Damals ahnte ich nicht, wie wegweisend und prägend für mich die Jahre meiner Zugehö­rigkeit zum Domchor werden würden. Eines aber war mir bald bewusst: Dort tat sich mir eine Welt, die Welt der geist­lichen Musik auf, die mich auf eine wunderbare Weise berei­cherte und beglückte. Schrecken und Entbeh­rungen der Kriegs- und Nachkriegs­jahre begannen zu verblassen vor einem Panorama, das sich mir mehr und mehr erschloss und für das ich mich begeisterte.

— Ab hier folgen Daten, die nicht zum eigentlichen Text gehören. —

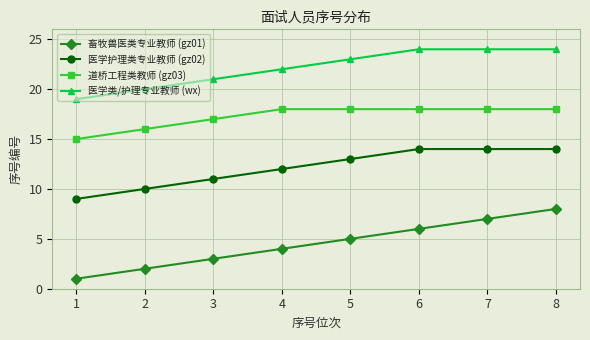

What is the difference between the 畜牧兽医类专业教师 (gz01) values at 5 and 1?

4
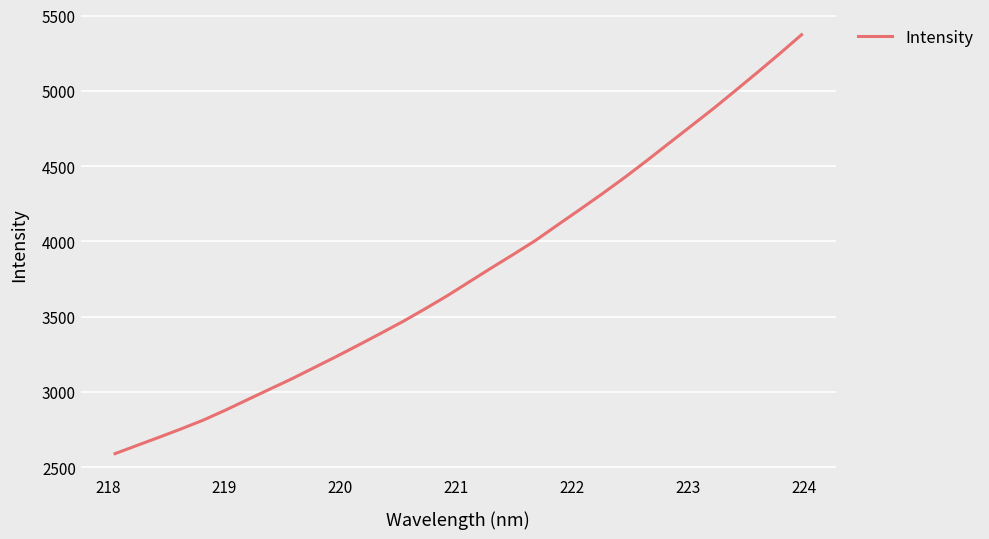

What is the difference between the maximum and minimum values?

2783.3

Mein Bruder und ich haben uns in späteren Jahren bei Gesprächen über unsere Kindheits­er­leb­nisse öfter gefragt, ob es denn immer erst zu einer Katastrophe kommen muss, ehe sich einsich­tiges Handeln durch­setzt. Wir sind froh und dankbar dafür, seit dem Ende des Krieges in Frieden und Freiheit leben zu dürfen. Wir wissen, dass das nicht selbst­ver­ständlich ist. Was Intoleranz, Faschismus und Rassismus an Unheil anrichten, haben wir hautnah erfahren. Die Generation unserer Eltern ist vorwurfsvoll gefragt worden, wieso es zu den Gräuel­taten der Nazis hat kommen können. Das geschah nicht von heute auf morgen, sondern hat eine lange Vorge­schichte. Wer erfahren möchte, welche Ideologie hinter der Naziherr­schaft stand, dem empfehlen wir, nach Vogelsang oberhalb der Urfttal­sperre, nicht weit von Aachen in der Eifel, zu fahren. Dort, in einer der drei „Ordens­burgen” der Natio­nal­so­zia­listen ist hervor­ragend dokumen­tiert, welches Gedan­kengut zu der Katastrophe des Zweiten Weltkriegs geführt hat.